욕 (6)

16 3 14
                                    

"Terserah lu kalau gitu." seketika suasana langsung hening, Melia berjalan menuju kamar yang ditempatinya tanpa menoleh sedikitpun.

Reina langsung melirik Caca yang terdiam, kemudian melirik ke arah Indah dan Wanda yang juga diam.

"Hah.. Sebenarnya kita kenapa, sih?" tanya Reina frustasi. "Ini pertama kalinya Melia marah besar dan ngomong pakai 'lu' begitu, lho!"

"Yaudah, sih. Hak dia ini. Bukan urusan gue, bukan urusan lu juga." kata Caca datar.

"Tapi kan-"

"Ca, lu bener-bener keras banget ya." Wanda langsung menunjuk ke arah Caca, "Pikir pakai otak apa salah lu."

"Lho? Kok gue yang salah?" tanya Caca. Wanda malah melengos dan pergi meninggalkan mereka, berjalan menuju tangga, menuju ke kamarnya.

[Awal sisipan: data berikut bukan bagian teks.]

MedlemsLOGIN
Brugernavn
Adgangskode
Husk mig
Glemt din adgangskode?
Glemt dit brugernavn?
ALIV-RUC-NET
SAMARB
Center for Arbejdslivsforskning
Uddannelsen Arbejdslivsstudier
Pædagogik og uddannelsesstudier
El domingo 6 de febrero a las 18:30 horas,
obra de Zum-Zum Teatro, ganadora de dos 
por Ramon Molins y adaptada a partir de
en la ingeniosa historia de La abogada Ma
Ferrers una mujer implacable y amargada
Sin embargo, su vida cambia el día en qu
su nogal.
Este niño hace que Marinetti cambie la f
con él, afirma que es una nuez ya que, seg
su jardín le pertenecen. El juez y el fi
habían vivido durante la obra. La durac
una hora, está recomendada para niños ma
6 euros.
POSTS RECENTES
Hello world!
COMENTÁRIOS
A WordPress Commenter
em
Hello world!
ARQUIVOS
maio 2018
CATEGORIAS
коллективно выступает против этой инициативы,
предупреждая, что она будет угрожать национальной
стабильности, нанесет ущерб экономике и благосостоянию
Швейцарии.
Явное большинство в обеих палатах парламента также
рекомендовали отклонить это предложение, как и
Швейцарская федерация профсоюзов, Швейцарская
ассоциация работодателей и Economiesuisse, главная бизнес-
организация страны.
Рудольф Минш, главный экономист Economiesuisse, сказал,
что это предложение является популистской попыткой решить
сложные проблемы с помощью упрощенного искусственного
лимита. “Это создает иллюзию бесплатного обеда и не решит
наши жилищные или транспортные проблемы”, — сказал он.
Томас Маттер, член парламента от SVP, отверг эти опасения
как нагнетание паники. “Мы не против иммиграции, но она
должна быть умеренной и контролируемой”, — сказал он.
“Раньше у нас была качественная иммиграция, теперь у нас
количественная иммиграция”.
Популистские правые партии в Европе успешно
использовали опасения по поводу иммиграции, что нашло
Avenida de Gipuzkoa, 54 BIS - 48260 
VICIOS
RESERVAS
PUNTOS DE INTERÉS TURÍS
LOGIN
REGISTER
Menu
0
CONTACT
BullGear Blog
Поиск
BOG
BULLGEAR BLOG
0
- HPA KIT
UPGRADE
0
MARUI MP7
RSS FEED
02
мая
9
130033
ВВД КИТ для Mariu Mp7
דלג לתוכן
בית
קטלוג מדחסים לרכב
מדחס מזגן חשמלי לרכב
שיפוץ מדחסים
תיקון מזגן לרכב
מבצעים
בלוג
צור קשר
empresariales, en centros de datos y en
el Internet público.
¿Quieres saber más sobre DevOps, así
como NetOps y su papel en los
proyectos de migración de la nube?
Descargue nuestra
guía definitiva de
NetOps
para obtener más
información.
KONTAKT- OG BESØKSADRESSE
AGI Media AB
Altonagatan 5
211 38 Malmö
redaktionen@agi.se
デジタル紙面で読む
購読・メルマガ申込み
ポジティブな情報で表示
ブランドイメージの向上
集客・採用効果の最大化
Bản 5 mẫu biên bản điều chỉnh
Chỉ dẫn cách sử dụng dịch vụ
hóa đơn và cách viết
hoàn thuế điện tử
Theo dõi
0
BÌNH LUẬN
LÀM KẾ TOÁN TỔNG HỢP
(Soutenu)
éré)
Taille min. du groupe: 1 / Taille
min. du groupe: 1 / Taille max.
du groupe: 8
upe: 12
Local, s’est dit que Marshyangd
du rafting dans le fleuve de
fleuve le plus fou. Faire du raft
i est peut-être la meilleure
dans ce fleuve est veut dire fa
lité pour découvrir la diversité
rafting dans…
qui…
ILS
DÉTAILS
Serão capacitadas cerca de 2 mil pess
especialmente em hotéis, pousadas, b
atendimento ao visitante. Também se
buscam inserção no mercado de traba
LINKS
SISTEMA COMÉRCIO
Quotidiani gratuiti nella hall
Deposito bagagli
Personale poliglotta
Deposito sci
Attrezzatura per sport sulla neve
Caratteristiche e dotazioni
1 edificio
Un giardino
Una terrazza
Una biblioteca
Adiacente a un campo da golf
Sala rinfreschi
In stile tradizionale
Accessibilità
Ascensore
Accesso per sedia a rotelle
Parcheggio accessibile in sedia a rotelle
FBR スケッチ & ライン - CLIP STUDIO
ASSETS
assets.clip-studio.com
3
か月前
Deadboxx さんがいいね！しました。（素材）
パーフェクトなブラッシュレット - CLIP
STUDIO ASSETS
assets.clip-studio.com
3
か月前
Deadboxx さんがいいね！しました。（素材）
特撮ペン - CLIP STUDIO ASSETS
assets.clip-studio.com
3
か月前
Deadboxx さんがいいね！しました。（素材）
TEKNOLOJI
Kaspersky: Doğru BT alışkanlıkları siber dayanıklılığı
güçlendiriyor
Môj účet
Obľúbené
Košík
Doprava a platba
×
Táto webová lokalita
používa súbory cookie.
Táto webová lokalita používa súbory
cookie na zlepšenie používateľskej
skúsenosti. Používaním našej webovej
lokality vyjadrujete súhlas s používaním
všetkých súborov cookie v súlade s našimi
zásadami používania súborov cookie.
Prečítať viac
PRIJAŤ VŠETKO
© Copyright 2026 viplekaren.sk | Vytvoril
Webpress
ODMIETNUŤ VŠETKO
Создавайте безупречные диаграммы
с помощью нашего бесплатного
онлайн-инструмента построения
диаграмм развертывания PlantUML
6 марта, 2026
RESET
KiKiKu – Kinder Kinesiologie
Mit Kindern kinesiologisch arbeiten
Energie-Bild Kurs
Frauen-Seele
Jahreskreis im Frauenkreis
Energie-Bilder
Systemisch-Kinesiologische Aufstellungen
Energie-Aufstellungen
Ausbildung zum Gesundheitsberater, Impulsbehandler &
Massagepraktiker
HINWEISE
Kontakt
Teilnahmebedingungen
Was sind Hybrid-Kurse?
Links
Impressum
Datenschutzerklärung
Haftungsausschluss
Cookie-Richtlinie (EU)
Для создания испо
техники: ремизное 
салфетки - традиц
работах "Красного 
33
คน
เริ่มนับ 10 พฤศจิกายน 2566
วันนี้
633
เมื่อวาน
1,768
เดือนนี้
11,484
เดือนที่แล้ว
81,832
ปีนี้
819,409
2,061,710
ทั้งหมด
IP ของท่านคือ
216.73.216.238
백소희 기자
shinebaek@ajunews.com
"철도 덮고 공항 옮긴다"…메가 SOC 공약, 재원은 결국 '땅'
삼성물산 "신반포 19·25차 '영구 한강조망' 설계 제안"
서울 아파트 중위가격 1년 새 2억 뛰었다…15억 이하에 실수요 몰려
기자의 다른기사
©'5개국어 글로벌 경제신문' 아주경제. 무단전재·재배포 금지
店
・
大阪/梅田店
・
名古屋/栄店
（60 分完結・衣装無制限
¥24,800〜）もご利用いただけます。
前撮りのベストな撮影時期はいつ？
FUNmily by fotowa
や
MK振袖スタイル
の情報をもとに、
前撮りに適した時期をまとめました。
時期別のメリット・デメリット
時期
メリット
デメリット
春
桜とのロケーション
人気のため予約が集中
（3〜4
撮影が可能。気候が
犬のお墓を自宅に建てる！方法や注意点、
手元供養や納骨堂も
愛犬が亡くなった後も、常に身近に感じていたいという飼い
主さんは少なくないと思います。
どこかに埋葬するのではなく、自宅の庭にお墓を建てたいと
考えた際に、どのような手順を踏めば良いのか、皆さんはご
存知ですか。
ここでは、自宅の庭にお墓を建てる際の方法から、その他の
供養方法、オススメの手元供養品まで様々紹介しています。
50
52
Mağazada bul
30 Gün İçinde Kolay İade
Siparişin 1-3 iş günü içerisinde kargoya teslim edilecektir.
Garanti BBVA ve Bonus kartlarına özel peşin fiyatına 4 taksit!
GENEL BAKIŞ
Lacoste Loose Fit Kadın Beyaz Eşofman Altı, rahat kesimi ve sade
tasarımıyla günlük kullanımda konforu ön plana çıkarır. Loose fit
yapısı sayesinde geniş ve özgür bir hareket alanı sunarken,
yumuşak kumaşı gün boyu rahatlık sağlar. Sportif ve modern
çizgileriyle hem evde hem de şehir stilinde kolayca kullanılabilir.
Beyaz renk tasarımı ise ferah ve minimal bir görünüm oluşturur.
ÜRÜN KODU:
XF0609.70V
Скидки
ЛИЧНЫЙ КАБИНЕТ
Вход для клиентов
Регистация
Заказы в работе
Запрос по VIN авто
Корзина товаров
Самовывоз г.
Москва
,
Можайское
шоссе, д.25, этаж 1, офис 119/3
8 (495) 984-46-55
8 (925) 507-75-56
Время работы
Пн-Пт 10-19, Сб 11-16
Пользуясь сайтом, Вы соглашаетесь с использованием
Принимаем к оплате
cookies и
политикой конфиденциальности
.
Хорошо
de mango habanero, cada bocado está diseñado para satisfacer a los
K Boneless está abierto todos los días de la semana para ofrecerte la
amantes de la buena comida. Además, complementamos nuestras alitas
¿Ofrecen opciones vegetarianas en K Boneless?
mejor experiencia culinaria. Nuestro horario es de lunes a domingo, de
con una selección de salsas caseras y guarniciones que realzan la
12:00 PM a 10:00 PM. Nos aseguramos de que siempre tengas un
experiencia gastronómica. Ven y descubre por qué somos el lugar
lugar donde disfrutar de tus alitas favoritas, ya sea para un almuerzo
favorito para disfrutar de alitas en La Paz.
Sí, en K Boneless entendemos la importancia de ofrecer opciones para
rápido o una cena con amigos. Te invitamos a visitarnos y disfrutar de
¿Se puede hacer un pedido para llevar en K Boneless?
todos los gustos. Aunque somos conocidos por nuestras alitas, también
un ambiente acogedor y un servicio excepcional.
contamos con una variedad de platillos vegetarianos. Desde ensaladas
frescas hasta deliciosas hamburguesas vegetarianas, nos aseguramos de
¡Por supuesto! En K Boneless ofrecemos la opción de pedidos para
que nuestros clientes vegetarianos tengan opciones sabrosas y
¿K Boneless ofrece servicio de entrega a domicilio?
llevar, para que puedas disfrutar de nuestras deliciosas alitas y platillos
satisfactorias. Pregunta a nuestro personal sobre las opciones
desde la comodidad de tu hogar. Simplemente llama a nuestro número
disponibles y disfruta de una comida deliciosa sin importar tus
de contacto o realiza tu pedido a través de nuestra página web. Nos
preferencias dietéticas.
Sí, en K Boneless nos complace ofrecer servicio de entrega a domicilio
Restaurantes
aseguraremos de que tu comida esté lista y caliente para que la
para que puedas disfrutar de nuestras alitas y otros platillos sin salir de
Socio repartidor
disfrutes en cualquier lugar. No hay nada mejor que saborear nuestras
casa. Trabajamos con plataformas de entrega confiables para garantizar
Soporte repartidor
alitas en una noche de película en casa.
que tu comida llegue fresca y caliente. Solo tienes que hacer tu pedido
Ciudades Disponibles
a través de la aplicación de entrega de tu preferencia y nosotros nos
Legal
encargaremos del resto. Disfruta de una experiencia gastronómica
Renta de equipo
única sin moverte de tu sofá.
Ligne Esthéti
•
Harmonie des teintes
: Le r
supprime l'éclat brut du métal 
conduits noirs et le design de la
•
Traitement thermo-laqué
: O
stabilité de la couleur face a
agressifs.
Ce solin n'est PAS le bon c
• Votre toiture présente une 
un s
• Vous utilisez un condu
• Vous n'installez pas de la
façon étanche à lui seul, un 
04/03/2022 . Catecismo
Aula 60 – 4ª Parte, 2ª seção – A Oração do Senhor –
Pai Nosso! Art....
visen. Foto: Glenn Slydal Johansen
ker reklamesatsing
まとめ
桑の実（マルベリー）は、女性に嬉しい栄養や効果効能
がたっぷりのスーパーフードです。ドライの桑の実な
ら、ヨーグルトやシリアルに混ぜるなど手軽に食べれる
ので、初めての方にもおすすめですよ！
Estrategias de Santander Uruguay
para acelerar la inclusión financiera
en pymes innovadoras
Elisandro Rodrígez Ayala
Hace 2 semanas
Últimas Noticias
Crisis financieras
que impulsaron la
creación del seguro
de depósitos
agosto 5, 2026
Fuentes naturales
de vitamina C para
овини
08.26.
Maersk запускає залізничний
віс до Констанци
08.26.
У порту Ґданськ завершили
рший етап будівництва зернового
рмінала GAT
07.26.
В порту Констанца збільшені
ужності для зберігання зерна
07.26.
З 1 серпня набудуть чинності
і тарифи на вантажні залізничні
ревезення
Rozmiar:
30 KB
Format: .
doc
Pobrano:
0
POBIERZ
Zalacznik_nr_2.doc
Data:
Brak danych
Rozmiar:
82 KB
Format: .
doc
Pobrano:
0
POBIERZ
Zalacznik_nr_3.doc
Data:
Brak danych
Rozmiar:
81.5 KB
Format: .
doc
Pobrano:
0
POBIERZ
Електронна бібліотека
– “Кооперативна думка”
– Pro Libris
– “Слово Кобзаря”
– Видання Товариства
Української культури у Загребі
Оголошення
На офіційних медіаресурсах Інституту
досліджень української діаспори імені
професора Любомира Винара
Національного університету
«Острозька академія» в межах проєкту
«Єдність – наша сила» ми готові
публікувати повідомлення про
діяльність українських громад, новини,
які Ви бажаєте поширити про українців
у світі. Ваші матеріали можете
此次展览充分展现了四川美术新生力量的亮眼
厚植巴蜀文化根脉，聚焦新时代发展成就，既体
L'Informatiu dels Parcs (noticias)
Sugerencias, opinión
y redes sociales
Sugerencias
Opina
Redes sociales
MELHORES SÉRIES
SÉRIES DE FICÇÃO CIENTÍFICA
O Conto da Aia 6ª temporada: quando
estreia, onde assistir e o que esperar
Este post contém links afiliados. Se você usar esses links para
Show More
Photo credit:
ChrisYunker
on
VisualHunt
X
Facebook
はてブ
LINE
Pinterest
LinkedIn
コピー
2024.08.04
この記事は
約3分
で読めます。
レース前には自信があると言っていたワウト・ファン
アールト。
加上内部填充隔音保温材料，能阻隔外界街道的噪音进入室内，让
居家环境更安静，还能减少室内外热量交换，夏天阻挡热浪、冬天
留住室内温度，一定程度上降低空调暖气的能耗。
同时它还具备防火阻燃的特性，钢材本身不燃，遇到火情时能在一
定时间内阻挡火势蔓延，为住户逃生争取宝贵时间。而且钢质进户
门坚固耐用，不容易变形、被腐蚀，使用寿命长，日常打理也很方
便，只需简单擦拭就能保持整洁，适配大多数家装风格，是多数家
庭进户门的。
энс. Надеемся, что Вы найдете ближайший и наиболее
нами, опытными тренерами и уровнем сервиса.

"Hah.. Gini aja, sekarang kita balik kamar masing-masing. Pikirin lagi, dan inget pikir yang positif." usul Indah, setelah itu ia juga berbalik menuju kamarnya. Reina juga berjalan menuju tangga ke arah kamarnya.

"Ck.. Sebenernya di bagian mana salahnya?" tanya Caca lebih kepada dirinya sendiri.

***

"Aku cuma mau kita pulang, selamat. Semuanya, aku, kamu, mereka. Pulang. Sama-sama. Berangkat bersama, pulang juga sama-sama. Sesusah itu?" tanya Melia sambil memeluk guling di kasurnya.

"Nggak cuma Caca, pasti yang lain juga takut. Aku juga takut.."

"Kita semua takut..."

"Perasaan buruk waktu itu, tenyata kejadian ya?" Melia lalu menatap ke langit-langit.

"Tuhan, aku mohon..lindungi kami, lindungi teman-temanku. Lindungi mereka, Tuhan." ucap Melia, tanpa sadar setetes airmatanya menetes.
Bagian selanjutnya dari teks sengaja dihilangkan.